* _Exercise prompt_: After locating the line that contains "by those layers." in the data below, set down exactly that line and each one after it through the line that contains "suited for a", and nothing more.

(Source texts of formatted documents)
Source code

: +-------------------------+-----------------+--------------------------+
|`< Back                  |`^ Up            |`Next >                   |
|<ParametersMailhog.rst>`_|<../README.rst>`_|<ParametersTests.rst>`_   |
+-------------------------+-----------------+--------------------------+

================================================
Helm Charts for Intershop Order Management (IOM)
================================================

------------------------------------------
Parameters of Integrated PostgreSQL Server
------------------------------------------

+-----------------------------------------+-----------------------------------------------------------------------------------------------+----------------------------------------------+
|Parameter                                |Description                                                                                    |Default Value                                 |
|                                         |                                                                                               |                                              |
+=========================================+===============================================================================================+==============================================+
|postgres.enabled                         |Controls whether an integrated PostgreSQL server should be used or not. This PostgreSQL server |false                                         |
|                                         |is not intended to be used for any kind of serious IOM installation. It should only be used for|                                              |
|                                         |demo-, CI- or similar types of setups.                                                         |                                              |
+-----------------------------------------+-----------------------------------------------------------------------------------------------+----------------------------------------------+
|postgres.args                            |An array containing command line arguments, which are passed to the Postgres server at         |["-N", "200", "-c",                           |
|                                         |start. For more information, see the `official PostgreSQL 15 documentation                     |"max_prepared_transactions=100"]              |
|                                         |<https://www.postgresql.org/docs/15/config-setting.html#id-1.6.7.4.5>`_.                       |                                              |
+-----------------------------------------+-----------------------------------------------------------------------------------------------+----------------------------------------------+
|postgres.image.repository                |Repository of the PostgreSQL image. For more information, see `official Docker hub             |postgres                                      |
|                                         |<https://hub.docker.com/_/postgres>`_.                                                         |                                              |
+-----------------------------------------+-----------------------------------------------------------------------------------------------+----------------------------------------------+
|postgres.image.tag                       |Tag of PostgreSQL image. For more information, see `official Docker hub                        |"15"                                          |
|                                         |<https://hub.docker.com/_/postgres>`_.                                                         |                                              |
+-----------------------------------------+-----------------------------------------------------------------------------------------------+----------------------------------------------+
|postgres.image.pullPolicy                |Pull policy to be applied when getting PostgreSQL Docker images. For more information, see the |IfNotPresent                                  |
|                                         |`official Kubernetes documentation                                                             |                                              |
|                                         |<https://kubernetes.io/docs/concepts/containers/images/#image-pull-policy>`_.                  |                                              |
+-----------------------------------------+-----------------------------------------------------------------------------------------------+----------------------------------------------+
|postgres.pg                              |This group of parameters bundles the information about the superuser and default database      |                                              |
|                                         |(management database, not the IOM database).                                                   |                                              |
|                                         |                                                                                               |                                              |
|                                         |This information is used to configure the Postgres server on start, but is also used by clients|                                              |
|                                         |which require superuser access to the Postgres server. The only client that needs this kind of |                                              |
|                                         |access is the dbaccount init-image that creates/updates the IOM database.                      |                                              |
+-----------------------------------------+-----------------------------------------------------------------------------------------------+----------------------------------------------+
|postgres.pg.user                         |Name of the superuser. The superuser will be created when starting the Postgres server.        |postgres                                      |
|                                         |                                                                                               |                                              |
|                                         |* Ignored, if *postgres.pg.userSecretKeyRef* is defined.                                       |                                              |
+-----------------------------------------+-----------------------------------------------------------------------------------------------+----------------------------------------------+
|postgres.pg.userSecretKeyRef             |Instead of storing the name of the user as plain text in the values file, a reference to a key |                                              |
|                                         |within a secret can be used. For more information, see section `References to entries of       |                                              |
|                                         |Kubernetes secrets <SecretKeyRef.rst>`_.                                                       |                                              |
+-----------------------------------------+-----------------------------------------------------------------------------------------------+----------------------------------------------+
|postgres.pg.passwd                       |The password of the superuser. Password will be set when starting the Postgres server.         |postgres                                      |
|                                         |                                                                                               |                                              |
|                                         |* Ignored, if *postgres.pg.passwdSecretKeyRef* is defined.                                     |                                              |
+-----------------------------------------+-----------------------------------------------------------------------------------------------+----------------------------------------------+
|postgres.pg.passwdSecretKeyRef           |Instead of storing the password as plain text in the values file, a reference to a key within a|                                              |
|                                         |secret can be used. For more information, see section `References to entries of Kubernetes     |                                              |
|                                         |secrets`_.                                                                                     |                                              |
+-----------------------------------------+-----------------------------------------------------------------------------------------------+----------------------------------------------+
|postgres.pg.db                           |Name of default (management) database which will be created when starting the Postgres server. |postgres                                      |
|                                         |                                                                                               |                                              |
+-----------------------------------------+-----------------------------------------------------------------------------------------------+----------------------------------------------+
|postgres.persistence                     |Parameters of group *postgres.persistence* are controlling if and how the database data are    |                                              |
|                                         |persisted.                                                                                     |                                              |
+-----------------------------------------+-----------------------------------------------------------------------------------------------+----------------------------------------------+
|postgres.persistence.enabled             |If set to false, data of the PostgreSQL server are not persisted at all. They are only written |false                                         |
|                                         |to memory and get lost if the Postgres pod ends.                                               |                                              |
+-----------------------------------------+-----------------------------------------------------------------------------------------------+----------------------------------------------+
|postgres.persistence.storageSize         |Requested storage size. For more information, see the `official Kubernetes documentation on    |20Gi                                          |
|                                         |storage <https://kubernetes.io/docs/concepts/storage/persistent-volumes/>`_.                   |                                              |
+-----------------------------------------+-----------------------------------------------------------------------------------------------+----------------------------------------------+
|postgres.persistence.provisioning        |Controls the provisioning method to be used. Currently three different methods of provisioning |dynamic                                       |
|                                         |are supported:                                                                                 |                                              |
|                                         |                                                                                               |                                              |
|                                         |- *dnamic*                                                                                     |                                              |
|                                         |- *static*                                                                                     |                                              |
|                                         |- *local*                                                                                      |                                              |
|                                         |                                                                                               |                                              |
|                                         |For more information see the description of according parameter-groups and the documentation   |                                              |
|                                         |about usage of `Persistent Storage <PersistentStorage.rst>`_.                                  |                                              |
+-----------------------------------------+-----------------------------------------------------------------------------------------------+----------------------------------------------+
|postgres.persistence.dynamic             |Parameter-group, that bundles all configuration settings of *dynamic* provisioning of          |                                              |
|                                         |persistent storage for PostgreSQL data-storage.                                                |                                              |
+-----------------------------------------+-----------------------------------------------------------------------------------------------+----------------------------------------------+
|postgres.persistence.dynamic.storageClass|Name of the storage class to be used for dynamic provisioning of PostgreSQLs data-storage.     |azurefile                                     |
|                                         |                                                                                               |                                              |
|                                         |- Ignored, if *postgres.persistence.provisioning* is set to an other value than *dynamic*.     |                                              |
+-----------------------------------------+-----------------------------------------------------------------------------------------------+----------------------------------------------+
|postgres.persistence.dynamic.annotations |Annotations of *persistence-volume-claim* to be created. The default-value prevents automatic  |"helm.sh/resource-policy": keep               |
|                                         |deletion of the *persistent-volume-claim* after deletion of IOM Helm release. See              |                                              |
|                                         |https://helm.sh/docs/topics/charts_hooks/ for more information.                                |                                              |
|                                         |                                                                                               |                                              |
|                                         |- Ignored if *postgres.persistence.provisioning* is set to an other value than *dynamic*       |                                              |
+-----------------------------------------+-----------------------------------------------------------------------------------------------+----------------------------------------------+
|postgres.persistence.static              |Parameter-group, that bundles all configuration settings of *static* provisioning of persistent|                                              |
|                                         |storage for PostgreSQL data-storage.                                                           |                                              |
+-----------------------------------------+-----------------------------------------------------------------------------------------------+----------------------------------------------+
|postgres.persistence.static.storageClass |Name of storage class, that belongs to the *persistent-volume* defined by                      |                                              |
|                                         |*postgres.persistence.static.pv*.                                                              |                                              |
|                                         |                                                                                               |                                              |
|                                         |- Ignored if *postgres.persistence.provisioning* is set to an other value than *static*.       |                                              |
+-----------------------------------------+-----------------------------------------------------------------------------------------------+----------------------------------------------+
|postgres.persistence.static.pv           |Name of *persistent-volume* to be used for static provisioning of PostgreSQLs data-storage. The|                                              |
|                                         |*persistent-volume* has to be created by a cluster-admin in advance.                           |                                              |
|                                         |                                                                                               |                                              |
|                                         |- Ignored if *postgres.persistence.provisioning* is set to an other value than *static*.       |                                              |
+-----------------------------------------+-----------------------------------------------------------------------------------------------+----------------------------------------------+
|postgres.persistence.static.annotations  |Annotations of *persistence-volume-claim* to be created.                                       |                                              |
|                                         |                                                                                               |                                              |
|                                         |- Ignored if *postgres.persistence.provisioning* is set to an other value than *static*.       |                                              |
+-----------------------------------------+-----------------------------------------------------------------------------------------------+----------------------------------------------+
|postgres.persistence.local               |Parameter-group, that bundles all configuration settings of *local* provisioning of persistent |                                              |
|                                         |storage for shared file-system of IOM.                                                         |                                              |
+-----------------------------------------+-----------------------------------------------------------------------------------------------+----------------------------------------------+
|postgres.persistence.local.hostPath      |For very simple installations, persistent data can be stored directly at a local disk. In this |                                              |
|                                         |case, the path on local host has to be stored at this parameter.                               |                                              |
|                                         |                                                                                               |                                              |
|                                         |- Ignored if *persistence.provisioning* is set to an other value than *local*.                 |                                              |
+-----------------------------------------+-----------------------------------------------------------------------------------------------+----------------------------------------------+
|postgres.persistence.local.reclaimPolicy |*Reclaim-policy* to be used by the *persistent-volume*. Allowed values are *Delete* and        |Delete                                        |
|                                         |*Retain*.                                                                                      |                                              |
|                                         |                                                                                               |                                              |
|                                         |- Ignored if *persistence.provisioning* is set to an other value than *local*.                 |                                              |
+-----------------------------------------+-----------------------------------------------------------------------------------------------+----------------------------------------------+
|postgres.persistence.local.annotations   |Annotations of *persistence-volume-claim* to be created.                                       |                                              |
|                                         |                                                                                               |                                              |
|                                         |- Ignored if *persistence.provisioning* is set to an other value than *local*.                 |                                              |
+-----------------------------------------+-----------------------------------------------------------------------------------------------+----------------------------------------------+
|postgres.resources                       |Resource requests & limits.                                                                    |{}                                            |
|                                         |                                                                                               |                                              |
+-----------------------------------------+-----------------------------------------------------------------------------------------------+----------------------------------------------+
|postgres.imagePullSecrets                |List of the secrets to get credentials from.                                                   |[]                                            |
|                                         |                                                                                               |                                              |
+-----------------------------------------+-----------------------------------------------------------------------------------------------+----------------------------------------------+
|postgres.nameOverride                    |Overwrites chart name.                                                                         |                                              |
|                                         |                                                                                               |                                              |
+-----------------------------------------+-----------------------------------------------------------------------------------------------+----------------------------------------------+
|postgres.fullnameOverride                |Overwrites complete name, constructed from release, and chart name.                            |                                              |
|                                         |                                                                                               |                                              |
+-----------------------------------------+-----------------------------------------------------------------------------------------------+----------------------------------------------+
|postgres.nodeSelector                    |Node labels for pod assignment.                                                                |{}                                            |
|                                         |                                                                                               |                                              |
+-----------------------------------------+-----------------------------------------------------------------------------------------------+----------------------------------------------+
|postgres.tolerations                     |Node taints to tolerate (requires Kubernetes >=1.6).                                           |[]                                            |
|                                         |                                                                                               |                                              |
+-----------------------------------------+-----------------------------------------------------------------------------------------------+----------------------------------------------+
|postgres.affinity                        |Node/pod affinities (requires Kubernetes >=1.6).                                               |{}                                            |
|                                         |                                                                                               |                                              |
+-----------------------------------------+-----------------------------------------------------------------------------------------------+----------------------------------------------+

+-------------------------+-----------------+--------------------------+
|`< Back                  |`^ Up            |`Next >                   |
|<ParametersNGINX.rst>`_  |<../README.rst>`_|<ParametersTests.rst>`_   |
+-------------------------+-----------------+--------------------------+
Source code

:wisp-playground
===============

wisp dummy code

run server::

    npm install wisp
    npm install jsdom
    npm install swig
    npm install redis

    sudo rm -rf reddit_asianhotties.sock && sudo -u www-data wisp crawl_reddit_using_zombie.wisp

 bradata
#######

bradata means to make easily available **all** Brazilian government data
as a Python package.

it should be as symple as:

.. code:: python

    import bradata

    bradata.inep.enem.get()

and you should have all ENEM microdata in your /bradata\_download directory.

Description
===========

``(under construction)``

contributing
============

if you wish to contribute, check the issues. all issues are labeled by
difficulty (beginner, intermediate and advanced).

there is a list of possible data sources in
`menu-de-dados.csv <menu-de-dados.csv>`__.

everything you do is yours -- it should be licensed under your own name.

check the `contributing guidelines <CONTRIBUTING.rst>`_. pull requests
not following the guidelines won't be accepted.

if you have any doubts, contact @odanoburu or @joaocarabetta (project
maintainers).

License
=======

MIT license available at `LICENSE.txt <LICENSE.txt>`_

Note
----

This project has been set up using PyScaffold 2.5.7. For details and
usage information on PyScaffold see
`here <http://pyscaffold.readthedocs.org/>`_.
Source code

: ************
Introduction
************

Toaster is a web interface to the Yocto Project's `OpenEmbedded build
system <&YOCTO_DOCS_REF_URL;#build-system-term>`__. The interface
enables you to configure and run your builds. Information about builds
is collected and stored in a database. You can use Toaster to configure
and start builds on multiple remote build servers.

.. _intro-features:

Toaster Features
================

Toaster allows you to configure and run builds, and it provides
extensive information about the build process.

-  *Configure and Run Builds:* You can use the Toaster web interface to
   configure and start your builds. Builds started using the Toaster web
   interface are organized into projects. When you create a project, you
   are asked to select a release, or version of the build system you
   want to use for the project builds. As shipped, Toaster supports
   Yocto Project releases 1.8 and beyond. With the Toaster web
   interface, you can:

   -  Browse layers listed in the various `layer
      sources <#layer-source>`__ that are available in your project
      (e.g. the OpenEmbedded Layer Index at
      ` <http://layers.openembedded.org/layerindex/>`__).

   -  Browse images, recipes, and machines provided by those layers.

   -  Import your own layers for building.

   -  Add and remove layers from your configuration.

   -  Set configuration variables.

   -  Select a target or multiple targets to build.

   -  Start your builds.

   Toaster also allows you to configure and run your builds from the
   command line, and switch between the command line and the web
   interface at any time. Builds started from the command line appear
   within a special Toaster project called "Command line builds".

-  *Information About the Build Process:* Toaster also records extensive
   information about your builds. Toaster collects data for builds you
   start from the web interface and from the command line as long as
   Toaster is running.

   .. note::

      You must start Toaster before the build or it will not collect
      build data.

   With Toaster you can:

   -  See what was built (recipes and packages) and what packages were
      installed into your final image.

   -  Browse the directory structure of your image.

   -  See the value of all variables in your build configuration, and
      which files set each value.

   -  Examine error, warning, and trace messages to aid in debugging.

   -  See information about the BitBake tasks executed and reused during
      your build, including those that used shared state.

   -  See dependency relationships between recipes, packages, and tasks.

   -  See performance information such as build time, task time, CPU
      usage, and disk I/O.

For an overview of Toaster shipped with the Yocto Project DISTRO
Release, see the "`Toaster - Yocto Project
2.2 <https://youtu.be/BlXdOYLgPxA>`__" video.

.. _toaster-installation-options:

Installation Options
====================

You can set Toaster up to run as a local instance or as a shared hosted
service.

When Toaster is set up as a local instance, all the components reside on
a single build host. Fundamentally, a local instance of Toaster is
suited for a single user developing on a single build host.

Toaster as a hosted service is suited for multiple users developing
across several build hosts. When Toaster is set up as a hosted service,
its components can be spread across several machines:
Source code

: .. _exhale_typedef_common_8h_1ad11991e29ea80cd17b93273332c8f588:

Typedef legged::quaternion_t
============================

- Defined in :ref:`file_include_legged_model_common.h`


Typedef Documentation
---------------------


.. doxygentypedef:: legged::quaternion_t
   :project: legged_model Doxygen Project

* _Exercise output_:
   -  Browse images, recipes, and machines provided by those layers.

   -  Import your own layers for building.

   -  Add and remove layers from your configuration.

   -  Set configuration variables.

   -  Select a target or multiple targets to build.

   -  Start your builds.

   Toaster also allows you to configure and run your builds from the
   command line, and switch between the command line and the web
   interface at any time. Builds started from the command line appear
   within a special Toaster project called "Command line builds".

-  *Information About the Build Process:* Toaster also records extensive
   information about your builds. Toaster collects data for builds you
   start from the web interface and from the command line as long as
   Toaster is running.

   .. note::

      You must start Toaster before the build or it will not collect
      build data.

   With Toaster you can:

   -  See what was built (recipes and packages) and what packages were
      installed into your final image.

   -  Browse the directory structure of your image.

   -  See the value of all variables in your build configuration, and
      which files set each value.

   -  Examine error, warning, and trace messages to aid in debugging.

   -  See information about the BitBake tasks executed and reused during
      your build, including those that used shared state.

   -  See dependency relationships between recipes, packages, and tasks.

   -  See performance information such as build time, task time, CPU
      usage, and disk I/O.

For an overview of Toaster shipped with the Yocto Project DISTRO
Release, see the "`Toaster - Yocto Project
2.2 <https://youtu.be/BlXdOYLgPxA>`__" video.

.. _toaster-installation-options:

Installation Options
====================

You can set Toaster up to run as a local instance or as a shared hosted
service.

When Toaster is set up as a local instance, all the components reside on
a single build host. Fundamentally, a local instance of Toaster is
suited for a single user developing on a single build host.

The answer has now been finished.